I built my computer. Windows 10 cost me roughly $200 CAD. What also gets me about that waste (beyond just the waste in gold, copper, and lithium that will be sent to landfills which are all recyclable) is that all of those 240,000,000 machines will have Win10 which can be (currently) freely upgraded to Win11. If you're tossing it for a new PC that is 240,000,000 machines worth of Windows keys (which, as a person mentioned above, will mostly be corporations anyway--most people I know who have machines incompatible with Win11 will probably keep going with it until the machine dies, computers are way too expensive to just toss something that's still functional).

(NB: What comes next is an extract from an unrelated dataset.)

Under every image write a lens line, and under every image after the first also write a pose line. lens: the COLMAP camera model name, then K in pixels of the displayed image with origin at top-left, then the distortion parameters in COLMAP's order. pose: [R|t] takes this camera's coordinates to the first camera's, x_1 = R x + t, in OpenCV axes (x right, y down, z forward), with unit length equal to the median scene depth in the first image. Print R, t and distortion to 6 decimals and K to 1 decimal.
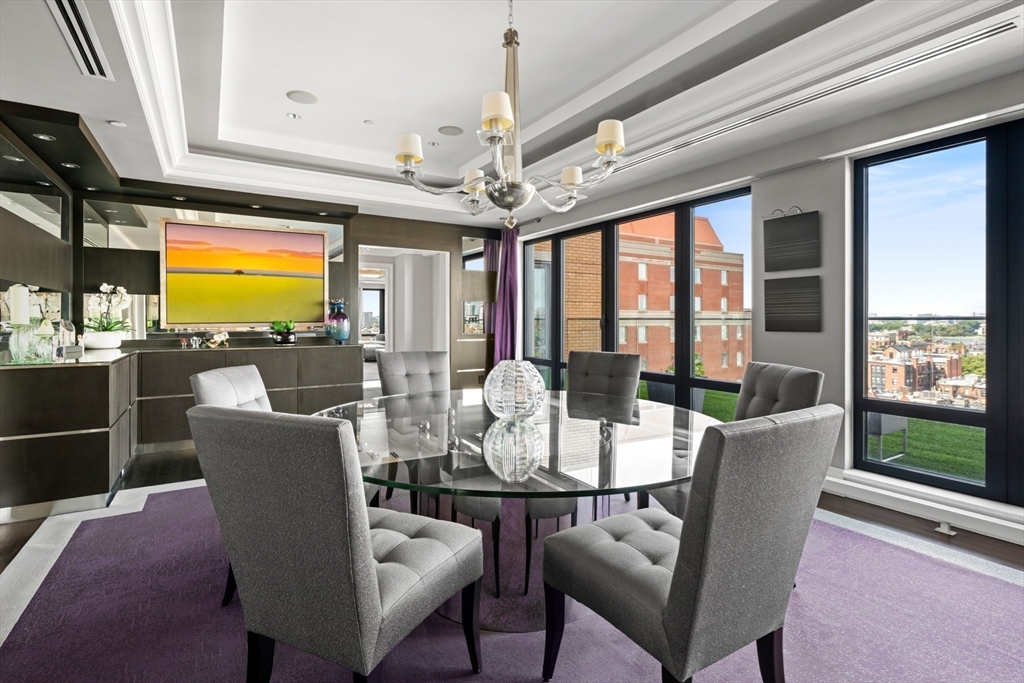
lens RADIAL K [[483.9, 0, 499.6], [0, 483.9, 293.6], [0, 0, 1]] dist [0.009247, 0.001079]
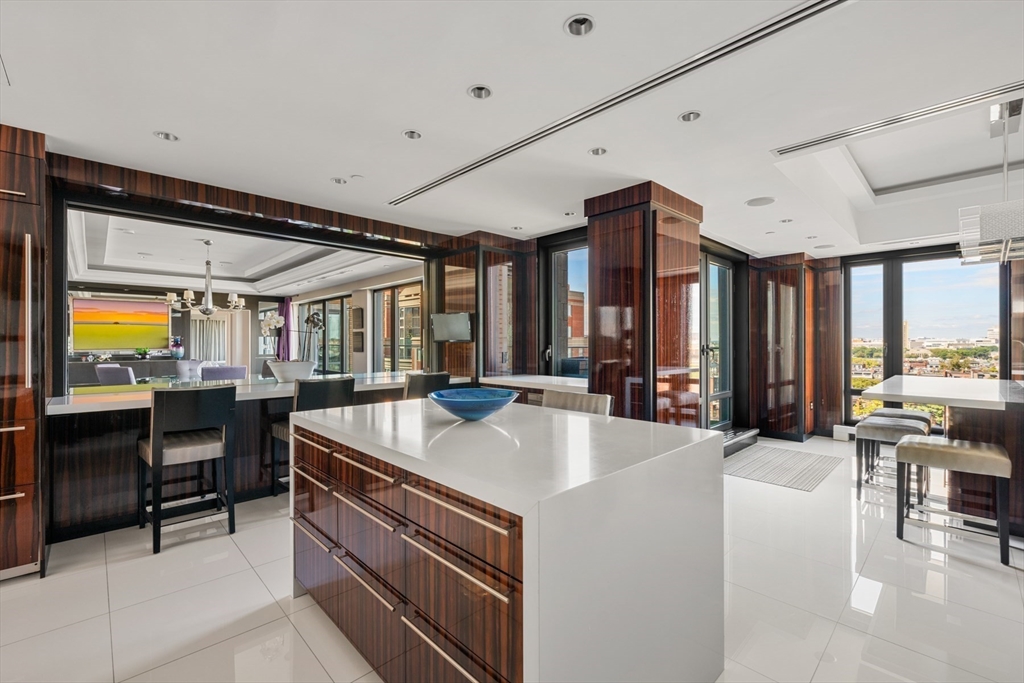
lens RADIAL K [[439.7, 0, 509.3], [0, 439.7, 326.0], [0, 0, 1]] dist [0.002078, 0.000426]
pose [[0.975980, 0.006306, 0.217770, 0.601361], [-0.009445, 0.999866, 0.013378, -0.068825], [-0.217657, -0.015114, 0.975908, -1.039853]]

That is 240,000,000 licenses of Win11 'guaranteed' to be sold. (In quotations because I have no idea how many of those 240 million are actually corporations that have to replace them or how many are end users that might not bother.) Usually corporations get a discount for buying bulk (how much that discount is, I don't know, it probably depends on the size of the business and how many machines they're purchasing or building) but if it was 240,000,000 end-user machines that would be 48 billion Canadian dollars in windows key fees. I know that the math wouldn't actually work out to 48 billion, but how much less could they be selling keys to computer manufacturers for? Half off? 24 billion. 75% off? 12 billion. 90% off? 4.8 billion.

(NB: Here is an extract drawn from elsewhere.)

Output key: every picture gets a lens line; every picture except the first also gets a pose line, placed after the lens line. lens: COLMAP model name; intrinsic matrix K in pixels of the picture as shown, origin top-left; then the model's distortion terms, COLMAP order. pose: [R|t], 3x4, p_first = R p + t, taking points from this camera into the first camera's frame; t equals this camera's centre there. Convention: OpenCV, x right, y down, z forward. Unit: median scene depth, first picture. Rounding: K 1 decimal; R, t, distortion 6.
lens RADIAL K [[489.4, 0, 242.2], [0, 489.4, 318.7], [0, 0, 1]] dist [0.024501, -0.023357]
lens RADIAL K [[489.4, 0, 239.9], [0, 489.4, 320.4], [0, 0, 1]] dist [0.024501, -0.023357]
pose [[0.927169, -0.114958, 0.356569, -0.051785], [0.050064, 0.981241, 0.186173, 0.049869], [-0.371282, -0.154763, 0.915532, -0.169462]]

Maybe I'm wrong, but I have doubts that the cost to develop and update Windows costs 12 billion, or even 4.8 billion. I use machines running Win11 frequently and every single one of them has three CMD boxes open and close in a cascade across the screen every time you try to open any program. It happens quickly and all the machines run fine so it's not a real issue but it feels like Windows as presented by Bethesda: It just feels so unpolished.

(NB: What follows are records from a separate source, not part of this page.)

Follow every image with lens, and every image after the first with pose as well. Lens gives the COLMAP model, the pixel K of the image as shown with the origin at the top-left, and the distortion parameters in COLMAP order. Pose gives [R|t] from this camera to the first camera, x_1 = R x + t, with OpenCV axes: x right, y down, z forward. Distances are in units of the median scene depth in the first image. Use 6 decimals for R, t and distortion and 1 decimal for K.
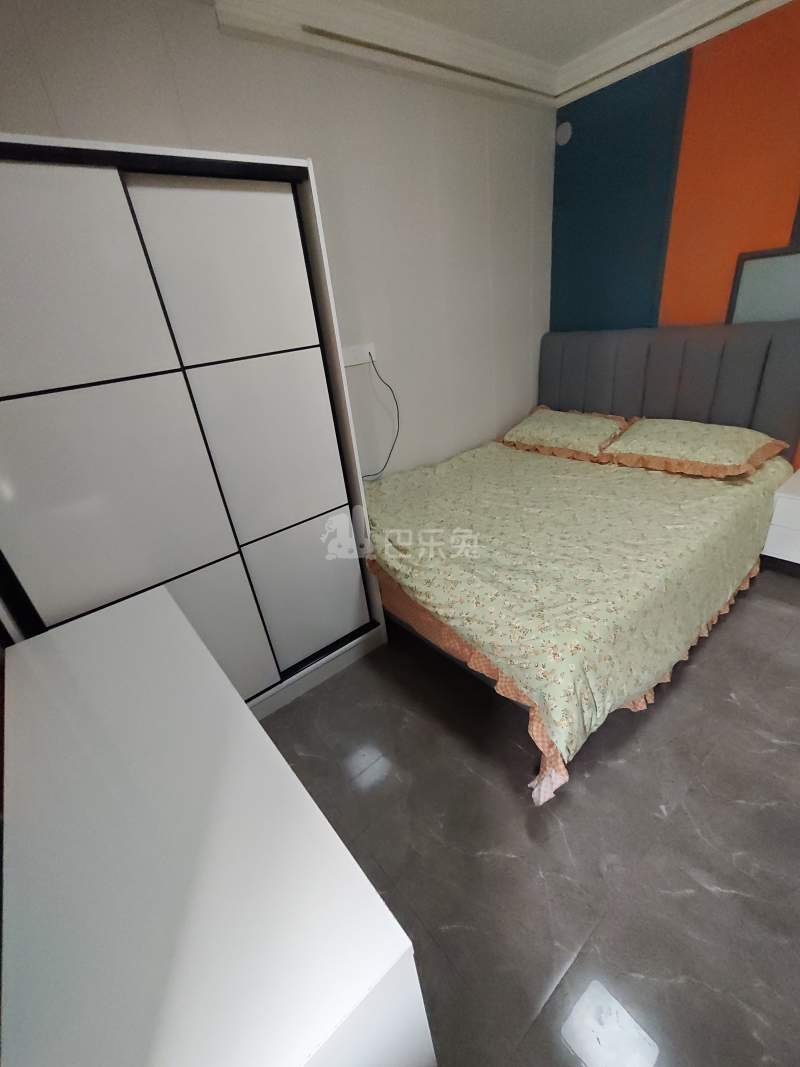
lens RADIAL K [[455.3, 0, 404.0], [0, 455.3, 539.1], [0, 0, 1]] dist [-0.008255, 0.005076]
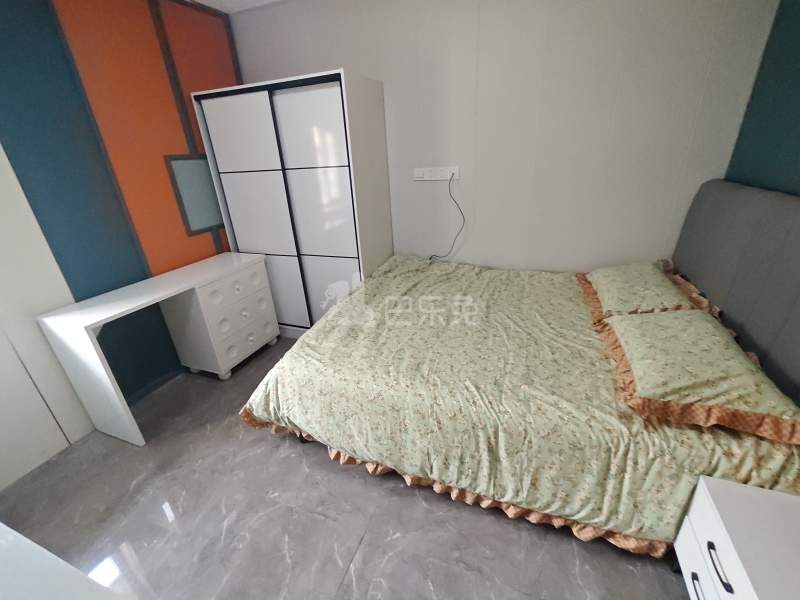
lens RADIAL K [[341.4, 0, 402.6], [0, 341.4, 300.7], [0, 0, 1]] dist [-0.008255, 0.005076]
pose [[0.490318, 0.426141, -0.760258, 1.174180], [-0.393282, 0.886632, 0.243335, -0.368320], [0.777765, 0.179685, 0.602325, 0.450821]]
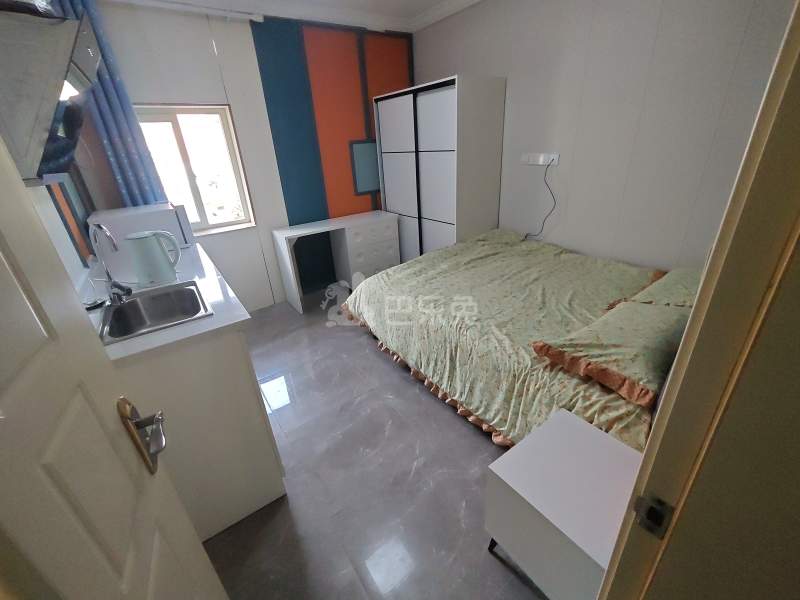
lens RADIAL K [[341.4, 0, 404.8], [0, 341.4, 300.5], [0, 0, 1]] dist [-0.008255, 0.005076]
pose [[-0.061893, 0.523436, -0.849814, 1.695277], [-0.393164, 0.769817, 0.502796, -0.607843], [0.917383, 0.365236, 0.158150, 0.764690]]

Also worth noting is that one of the system requirements a lot of machines lack to upgrade isn't the CPU speed or the RAM or even the storage (though some machines are still sold with less than 500GB of storage which seems criminal to me) it's whether or not your computer has or is capable of having TPM 2.0 which is a security feature "newer" machines have (and most home-built PCs are capable of but need to be turned on) but older (it has to be pretty old for a pre-built) machines may or may not have the capability for it. I'm not saying security isn't important, but it is pretty suspect to have this kind of roadblock for upgrading to Win11. (I only know about it because shortly after building my PC Win11 started harassing me and, to my shock and horror, Microsoft gleefully told me my not-insubstantial PC couldn't run Win11. And then I figured out it was just something I had to go turn on in the BIOS/UEFI so no big deal for me but if your computer is old enough it could be a huge deal if it meets all other specs needed to upgrade).
I talked about the problem of Windows system requirements being too damn high before, and how the windows 10 to 11 jump is especially bad. Like the end of Windows 10 is coming october 2025, and it will be a massive problem. And this article gives us some concrete numbers for how many computers that can't update from win10 to 11.
And it's 240 million. damn. “If these were all folded laptops, stacked one on top of another, they would make a pile 600 km taller than the moon.” the tech analysis company quoted in the article explains.
So many functioning computers that will be wasted. And it's all because people don't wanna switch to a Linux distro with sane system requirements and instead buy a new computer.
Like if you own one of these 240 million windows 10 computers, Just be an environmentally responsible non-wasteful person and switch that computer to Linux instead of just scrapping it because Microsoft says it's not good enough.